Я то и дело препираюсь с ним: вслух, про себя. Прекрасный стилист? Да, но так гладок его стиль, как накатанная дорога – нигде не зацепишься мыслью. А что последняя книга «Апофеоз беспочвенности» написана афористически – так это только усталость. Нет больше единого порыва его первых книг – все рассыпалось… Афоризм – игра колющей рапиры или строгая игра кристалла своими гранями, но игра – разве это шестовское?

Над моими плутаньями в те годы стояло одно имя – Дионис. Боль и восторг, вера и потеря веры – все равно, все наваждение Диониса. Делюсь этим с Львом Исааковичем. Впустую. Глух. Его же психологический сыск меня больше не занимает.

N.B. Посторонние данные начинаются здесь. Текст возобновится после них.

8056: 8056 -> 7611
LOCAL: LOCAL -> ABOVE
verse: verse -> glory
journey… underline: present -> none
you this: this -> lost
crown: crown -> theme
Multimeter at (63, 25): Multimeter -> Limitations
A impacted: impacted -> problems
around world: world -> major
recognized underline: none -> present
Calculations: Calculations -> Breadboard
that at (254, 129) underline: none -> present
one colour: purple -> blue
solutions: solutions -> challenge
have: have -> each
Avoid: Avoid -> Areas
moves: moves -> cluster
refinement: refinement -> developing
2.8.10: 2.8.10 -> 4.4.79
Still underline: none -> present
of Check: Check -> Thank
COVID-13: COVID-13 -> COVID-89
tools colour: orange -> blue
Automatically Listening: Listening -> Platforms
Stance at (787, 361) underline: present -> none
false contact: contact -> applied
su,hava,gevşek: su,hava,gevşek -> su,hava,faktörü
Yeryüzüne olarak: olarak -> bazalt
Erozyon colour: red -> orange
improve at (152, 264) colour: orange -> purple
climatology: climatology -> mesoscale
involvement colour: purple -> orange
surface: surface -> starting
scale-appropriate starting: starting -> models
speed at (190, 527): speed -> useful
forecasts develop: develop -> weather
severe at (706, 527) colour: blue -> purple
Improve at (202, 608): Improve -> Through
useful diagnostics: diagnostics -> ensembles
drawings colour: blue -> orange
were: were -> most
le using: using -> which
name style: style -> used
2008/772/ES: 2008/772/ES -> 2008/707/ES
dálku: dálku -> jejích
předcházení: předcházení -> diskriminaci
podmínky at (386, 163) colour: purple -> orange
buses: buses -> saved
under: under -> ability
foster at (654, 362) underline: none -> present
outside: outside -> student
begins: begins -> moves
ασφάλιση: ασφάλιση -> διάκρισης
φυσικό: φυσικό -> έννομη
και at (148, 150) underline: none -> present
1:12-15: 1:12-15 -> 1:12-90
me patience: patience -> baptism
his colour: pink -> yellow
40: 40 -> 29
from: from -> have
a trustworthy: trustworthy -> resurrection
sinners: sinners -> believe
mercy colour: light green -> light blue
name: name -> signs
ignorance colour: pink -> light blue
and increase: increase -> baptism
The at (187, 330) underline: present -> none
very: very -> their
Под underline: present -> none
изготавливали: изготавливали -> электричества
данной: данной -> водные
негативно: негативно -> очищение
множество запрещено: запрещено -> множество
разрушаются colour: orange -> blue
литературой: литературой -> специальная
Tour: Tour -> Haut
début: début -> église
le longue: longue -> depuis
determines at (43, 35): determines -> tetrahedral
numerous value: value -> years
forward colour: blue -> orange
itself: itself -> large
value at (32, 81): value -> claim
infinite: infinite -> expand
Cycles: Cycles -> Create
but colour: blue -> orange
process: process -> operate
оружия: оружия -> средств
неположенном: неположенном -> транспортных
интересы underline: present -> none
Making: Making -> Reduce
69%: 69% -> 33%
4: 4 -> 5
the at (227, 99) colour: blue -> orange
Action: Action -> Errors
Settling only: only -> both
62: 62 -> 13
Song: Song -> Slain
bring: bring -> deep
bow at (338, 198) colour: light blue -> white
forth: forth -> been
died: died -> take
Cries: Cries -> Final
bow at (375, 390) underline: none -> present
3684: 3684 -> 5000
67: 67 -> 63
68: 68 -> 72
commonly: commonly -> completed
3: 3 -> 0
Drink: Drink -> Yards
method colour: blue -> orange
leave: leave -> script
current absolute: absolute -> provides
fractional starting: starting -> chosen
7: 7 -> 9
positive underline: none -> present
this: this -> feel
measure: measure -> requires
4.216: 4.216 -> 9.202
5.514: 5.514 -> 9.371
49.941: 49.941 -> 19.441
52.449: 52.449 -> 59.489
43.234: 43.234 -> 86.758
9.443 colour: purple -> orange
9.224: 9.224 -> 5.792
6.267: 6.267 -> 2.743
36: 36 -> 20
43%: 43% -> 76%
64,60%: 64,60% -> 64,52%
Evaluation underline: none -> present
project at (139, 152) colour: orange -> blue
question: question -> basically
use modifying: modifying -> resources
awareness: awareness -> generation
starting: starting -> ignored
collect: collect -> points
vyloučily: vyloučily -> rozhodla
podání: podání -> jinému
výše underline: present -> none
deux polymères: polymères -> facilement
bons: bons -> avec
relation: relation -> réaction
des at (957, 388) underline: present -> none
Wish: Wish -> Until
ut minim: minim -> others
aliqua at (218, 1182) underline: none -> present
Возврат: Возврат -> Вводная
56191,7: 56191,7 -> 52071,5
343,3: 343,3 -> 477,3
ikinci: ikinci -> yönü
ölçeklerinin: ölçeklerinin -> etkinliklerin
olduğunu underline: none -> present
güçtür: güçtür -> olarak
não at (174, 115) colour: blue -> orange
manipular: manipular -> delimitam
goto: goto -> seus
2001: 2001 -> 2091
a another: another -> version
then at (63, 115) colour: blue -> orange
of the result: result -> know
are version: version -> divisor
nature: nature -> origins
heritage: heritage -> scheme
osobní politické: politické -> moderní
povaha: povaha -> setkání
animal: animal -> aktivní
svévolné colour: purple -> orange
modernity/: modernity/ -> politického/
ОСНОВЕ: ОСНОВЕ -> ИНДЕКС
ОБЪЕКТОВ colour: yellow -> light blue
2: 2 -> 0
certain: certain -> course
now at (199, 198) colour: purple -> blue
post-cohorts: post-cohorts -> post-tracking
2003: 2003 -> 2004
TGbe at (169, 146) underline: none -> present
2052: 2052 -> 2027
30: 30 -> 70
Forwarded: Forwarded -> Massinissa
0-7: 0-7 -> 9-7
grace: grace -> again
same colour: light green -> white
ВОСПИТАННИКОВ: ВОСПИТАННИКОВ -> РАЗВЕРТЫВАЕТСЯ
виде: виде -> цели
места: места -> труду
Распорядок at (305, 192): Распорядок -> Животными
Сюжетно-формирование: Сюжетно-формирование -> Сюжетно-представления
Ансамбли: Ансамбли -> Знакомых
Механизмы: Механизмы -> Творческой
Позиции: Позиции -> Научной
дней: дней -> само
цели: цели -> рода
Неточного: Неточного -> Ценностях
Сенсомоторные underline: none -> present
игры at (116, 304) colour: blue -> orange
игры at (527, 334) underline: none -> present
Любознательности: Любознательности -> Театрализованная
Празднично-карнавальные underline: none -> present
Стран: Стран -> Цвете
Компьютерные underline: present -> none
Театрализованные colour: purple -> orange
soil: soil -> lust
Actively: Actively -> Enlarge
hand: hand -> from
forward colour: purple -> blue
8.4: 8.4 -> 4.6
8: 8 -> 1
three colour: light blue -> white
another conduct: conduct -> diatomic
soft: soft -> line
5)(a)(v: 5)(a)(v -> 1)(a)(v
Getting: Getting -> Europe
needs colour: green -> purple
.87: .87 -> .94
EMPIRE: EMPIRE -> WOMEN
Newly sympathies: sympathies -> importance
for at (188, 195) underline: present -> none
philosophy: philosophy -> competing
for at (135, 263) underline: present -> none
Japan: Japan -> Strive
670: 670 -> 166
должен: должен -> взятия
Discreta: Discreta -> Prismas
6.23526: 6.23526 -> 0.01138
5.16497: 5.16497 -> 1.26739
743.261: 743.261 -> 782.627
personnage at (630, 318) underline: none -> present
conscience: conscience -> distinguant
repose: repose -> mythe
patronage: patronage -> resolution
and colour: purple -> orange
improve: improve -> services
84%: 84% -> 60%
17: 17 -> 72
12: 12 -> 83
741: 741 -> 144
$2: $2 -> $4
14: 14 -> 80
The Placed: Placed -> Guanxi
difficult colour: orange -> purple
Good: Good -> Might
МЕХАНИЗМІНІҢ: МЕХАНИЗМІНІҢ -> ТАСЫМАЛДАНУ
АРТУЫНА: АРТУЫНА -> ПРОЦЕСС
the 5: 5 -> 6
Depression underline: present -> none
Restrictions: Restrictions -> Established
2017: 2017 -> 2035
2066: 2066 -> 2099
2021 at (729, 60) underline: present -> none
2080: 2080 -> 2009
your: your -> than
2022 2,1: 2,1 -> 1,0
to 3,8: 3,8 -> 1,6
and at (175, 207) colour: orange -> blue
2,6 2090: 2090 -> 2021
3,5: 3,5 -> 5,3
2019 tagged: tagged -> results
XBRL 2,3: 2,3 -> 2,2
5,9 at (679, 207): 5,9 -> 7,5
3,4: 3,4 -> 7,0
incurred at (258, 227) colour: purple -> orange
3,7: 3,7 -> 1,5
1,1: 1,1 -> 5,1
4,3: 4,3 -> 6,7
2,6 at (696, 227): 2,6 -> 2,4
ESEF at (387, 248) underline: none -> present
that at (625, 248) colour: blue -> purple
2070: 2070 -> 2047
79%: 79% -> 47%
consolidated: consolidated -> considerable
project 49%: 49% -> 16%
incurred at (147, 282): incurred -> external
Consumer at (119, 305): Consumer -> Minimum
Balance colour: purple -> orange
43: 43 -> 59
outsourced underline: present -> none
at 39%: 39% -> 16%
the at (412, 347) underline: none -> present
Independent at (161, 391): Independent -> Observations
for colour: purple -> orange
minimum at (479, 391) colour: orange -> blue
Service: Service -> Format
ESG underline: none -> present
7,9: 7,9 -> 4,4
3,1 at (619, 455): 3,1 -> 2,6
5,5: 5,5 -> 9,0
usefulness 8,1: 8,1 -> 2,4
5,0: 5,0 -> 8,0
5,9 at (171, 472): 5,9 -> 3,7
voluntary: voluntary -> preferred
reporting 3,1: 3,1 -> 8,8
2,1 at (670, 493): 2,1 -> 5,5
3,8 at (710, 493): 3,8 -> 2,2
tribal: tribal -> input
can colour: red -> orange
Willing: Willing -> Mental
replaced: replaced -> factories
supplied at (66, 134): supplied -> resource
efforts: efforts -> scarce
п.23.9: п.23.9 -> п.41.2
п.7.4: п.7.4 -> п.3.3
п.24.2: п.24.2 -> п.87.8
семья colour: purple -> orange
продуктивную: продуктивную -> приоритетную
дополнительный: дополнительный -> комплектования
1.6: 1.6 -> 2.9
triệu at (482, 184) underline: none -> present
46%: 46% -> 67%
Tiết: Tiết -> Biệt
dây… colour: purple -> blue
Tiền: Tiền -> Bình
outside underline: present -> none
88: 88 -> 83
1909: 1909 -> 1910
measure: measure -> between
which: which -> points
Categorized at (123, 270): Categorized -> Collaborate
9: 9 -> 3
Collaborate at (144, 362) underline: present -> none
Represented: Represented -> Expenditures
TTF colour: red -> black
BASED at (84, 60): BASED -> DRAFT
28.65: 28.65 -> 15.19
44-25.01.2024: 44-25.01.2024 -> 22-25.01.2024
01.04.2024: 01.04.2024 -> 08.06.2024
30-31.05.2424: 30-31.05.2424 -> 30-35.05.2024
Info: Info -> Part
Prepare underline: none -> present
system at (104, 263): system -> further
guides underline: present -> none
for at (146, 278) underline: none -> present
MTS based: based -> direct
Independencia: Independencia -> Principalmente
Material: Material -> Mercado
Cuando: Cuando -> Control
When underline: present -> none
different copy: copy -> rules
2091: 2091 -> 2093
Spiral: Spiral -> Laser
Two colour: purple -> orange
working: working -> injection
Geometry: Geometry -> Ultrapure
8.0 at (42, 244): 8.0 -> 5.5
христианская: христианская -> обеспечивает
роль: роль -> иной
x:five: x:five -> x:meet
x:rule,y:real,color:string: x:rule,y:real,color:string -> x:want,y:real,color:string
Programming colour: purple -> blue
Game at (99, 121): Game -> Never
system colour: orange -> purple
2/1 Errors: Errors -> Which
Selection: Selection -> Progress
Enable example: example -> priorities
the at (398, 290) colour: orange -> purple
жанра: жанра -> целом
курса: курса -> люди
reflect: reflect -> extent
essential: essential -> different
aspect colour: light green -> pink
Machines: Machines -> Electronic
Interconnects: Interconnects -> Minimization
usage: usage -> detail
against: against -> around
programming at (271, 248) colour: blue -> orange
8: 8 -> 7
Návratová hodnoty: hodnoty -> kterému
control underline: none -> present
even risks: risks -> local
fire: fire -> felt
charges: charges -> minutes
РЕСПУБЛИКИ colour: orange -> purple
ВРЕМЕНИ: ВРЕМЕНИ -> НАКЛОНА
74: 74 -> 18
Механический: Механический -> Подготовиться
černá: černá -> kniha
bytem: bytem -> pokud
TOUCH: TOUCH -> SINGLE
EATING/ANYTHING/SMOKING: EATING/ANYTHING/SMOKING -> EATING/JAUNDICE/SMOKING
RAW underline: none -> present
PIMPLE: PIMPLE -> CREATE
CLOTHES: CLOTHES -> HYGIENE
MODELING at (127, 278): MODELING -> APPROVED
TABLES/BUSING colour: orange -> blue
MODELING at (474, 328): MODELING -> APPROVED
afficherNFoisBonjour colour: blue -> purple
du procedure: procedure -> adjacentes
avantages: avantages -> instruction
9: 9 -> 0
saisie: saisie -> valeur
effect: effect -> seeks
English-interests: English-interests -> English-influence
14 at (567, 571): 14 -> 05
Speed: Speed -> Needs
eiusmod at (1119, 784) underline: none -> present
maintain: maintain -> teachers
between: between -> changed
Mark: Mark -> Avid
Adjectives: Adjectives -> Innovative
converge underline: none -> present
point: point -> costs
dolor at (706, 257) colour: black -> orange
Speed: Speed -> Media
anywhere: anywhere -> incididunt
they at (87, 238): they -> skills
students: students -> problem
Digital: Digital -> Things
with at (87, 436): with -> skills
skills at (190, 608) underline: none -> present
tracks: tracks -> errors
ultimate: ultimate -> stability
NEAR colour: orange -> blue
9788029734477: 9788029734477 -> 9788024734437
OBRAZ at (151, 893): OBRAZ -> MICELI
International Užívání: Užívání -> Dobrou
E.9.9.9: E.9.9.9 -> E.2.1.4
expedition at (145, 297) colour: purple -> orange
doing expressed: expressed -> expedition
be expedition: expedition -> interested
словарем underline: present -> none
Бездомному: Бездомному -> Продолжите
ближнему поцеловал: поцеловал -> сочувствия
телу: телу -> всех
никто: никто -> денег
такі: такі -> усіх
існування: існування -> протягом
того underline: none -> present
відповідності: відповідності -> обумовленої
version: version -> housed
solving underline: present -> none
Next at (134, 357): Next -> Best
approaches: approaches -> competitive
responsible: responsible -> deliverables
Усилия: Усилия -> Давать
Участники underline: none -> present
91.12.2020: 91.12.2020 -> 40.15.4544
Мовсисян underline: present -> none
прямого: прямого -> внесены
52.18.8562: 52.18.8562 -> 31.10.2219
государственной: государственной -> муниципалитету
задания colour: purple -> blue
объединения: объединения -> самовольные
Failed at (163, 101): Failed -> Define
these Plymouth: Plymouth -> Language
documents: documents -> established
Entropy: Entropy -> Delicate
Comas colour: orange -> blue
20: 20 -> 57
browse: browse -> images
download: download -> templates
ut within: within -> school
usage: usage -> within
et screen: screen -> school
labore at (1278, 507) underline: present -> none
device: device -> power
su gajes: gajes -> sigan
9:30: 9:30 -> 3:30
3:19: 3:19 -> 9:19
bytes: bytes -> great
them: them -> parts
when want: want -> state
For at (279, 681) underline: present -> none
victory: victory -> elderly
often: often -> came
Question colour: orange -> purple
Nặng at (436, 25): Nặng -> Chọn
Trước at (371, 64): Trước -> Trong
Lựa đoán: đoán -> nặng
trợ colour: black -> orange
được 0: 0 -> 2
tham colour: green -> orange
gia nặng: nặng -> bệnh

И все же он мне ближе стольких. Проблематичность всего, эта бездна под ногами, ставшая привычным уютом, сокрушитель старых истин, превратившийся в доброго дядюшку! У Теодора Гофмана случались такие казусы. Да, да, это именно то слово: я взяла себе Шестова в духовные дядья – не в учителя, не в отцы, против которых бунтуешь, от которых уходишь, а с дядей-добряком es ist nicht so ernstlich {это не так серьезно (нем.)}. Пускаясь в опасные мистические авантюры, как-то надежнее, что за тобой, позади утесом стоит Шестов, что, стало быть, твои дерзания веры крепки его сомнениями. Так молодой богохульник нет-нет да и вспомнит облегченно, что дома старушка-мать, перебирая четки, спасает его пропащую думу…

* * *

В 909 г. Аделаида, вышедшая замуж, жила за границей. Весною она написала мне: «Вчера мы вернулись из Фрейбурга, где провели два дня. Бродили, осматривая разные пансионы, Heim'ы, заходили далеко за город, где рощи едва зеленеют, все время шел меленький дождь, у нас не было зонтика, мы мокли. Красивый городок и кругом мягкие холмы Шварцвальда. Почти недозволенная идиллия немецкого благополучия. А вечер мы провели у Шестова. Накануне Дмитрий [46]один прямо с вокзала пошел к нему, тот встретил его смущенно и сознался под страшной тайной, что у него семья. Он 12 лет женат на русской бывшей курсистке (теперь она доктор) и у него две дочки 11 и 9 лет [47]. Он должен скрывать эту семью из-за отца, которому 80 лет и он не перенес бы такого удара, что она не еврейка, и потому до его смерти они решили жить за границей. Я видела и жену его – лет 38, русское акушерское лицо, молчащая, но все знающая, что интересно ему (и о Мережковских, и о декадентах), гладко причесанная, с затвердело-розовым лицом. Девочки славные, светловолосые. Он ходит с ними в горы, учит их русскому, и знаешь, странно, – ему очень подходит быть семьянином. Сам он мне показался каким-то стоячим. Помни же, что его брак тайна, и если дойдет до Киева или его знакомых – он не простит».